● Extrait fourni
┄┄┄┄┄┄┄┄┄┄

12      L’article 11 de ce même règlement, qui figure à ladite section 3, dispose:

«1.      En matière d’assurance de responsabilité, l’assureur peut également être appelé devant le tribunal saisi de l’action de la personne lésée contre l’assuré, si la loi de ce tribunal le permet.

2.      Les dispositions des articles 8, 9 et 10 sont applicables en cas d’action directe intentée par la victime contre l’assureur, lorsque l’action directe est possible.

3.      Si la loi relative à cette action directe prévoit la mise en cause du preneur d’assurance ou de l’assuré, le même tribunal sera aussi compétent à leur égard.»

 Le droit finlandais

13      L’article 5 du chapitre 18 du code de procédure judiciaire (Suomen oikeudenkäymiskaari) dispose:

«Lorsqu’une partie à une procédure juridictionnelle souhaite, pour le cas où elle succombe, présenter contre un tiers une demande en garantie, ou une demande de dommages et intérêts, ou toute autre demande équivalente, elle peut introduire l’action afférente à cette demande dans le cadre de la même procédure.

┄┄┄┄┄┄┄┄┄┄

● Énoncé 1
Répondez à ces questions d'après l'extrait.
(a) En matière d'assurance de responsabilité, devant quel tribunal l'assureur peut-il également être appelé, et à quelle condition ?
(b) Quels articles s'appliquent en cas d'action directe intentée par la victime contre l'assureur ?
(c) Quelle disposition du droit finlandais est citée ?
● Énoncé 2
Poursuivez l'extrait sur la compétence en matière d'assurance à partir de sa dernière phrase.

● Données fournies
┄┄┄┄┄┄┄┄┄┄

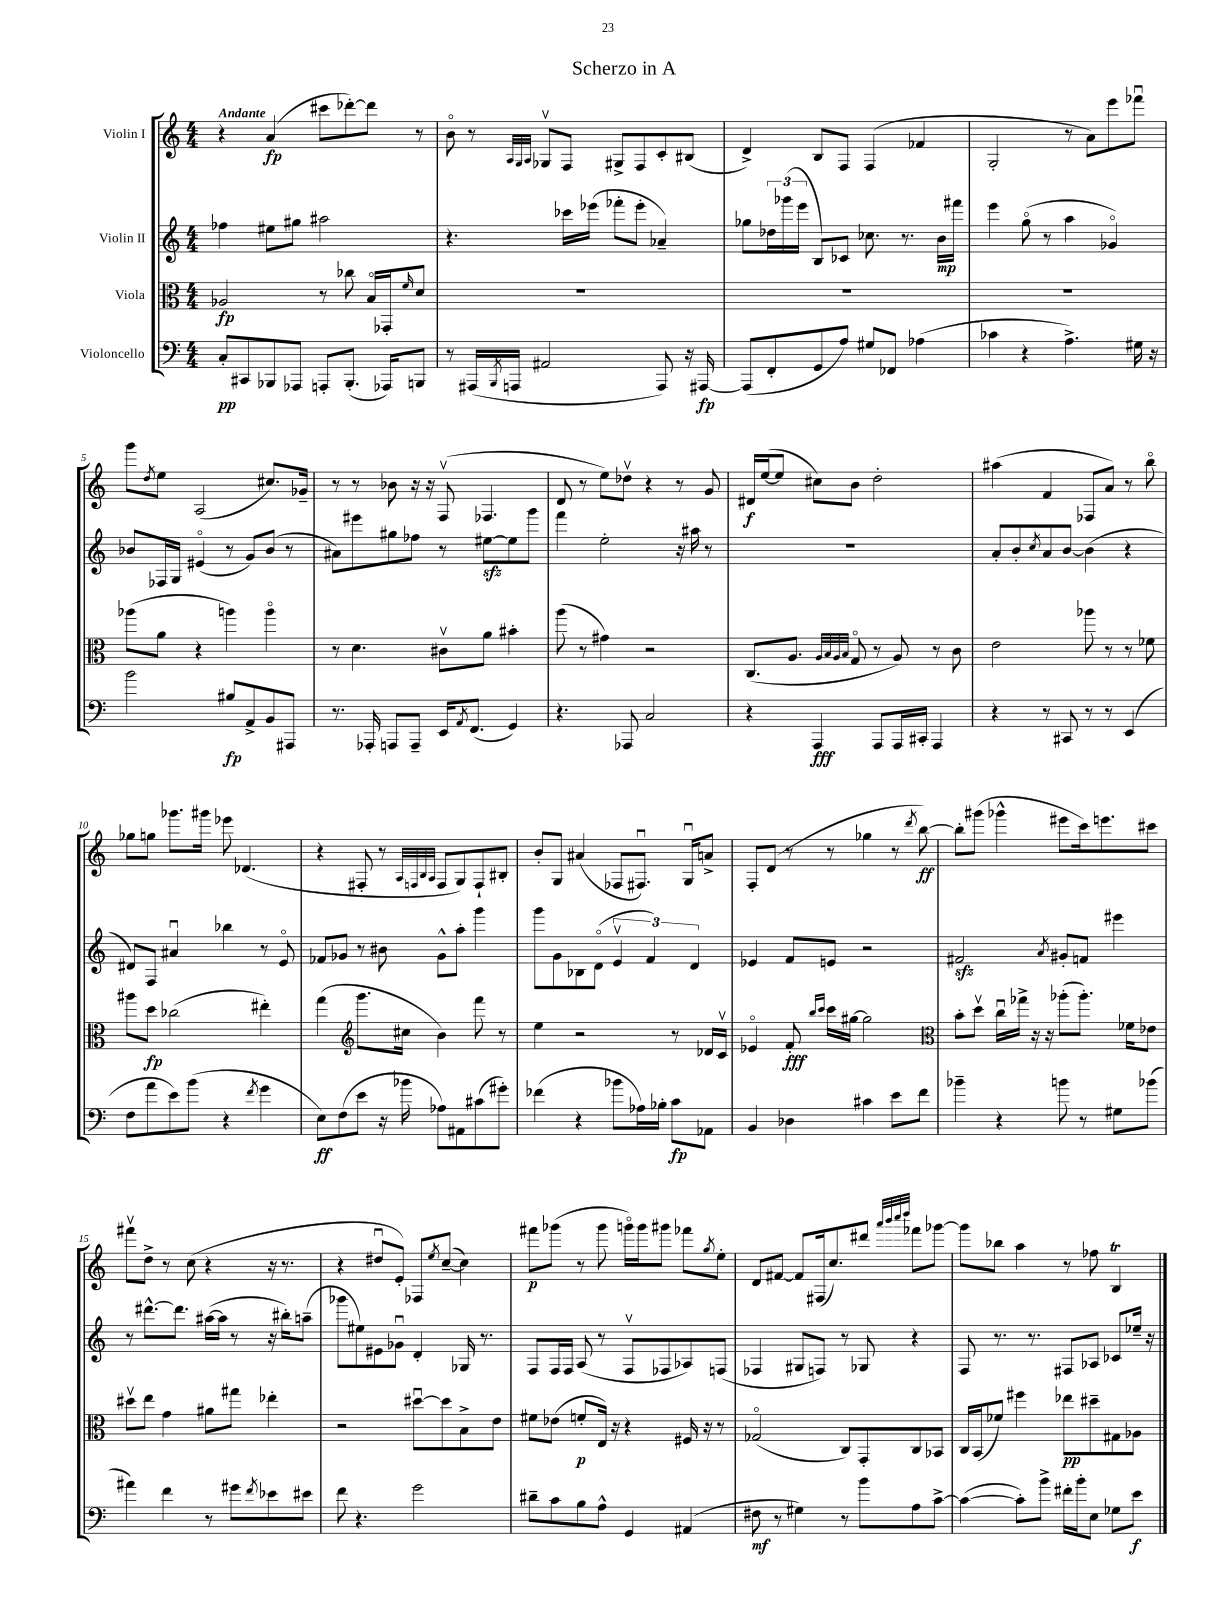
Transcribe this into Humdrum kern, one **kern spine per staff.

┄┄┄┄┄┄┄┄┄┄

● Réponse 1
(a) Devant le tribunal saisi de l'action de la personne lésée contre l'assuré, si la loi de ce tribunal le permet.
(b) Les articles 8, 9 et 10.
(c) L'article 5 du chapitre 18 du code de procédure judiciaire (Suomen oikeudenkäymiskaari).

● Réponse 2
Toute personne qui, eu égard au résultat auquel la procédure est susceptible d’aboutir entre les parties à une procédure juridictionnelle, souhaite introduire une action afférente à une demande au sens [du premier alinéa] ci-dessus, à l’encontre des parties, ou de l’une d’entre elles, peut le faire dans le cadre de la même procédure.»

14      L’article 61 de la loi sur l’assurance accident [Tapaturmavakuutuslaki (1948/608)], du 20 août 1948 (ci-après la «loi sur l’assurance accident»), est libellé comme suit:

«Le bénéficiaire d’une indemnisation en application de la présente loi conserve le droit de percevoir, sur le fondement d’une autre loi, une indemnisation au titre des conséquences de la lésion subie, de la part de la personne qui l’a occasionnée ou d’une autre personne tenue de verser une indemnisation. Les sommes octroyées à ce titre ne peuvent toutefois pas être supérieures au montant correspondant à la différence entre l’indemnisation totale du préjudice et l’indemnisation consentie en application de la présente loi.

L’organisme assureur qui a dû indemniser le préjudice en application de la présente loi a le droit de récupérer le montant des indemnités auprès d’une personne tenue à indemnisation au sens [du premier alinéa] ci-dessus, sauf, toutefois, auprès des personnes ayant déjà satisfait de bonne foi à leur obligation d’indemnisation, ainsi qu’auprès des personnes tenues à l’indemnisation d’un préjudice sur le fondement de la loi relative à la responsabilité du fait des produits défectueux.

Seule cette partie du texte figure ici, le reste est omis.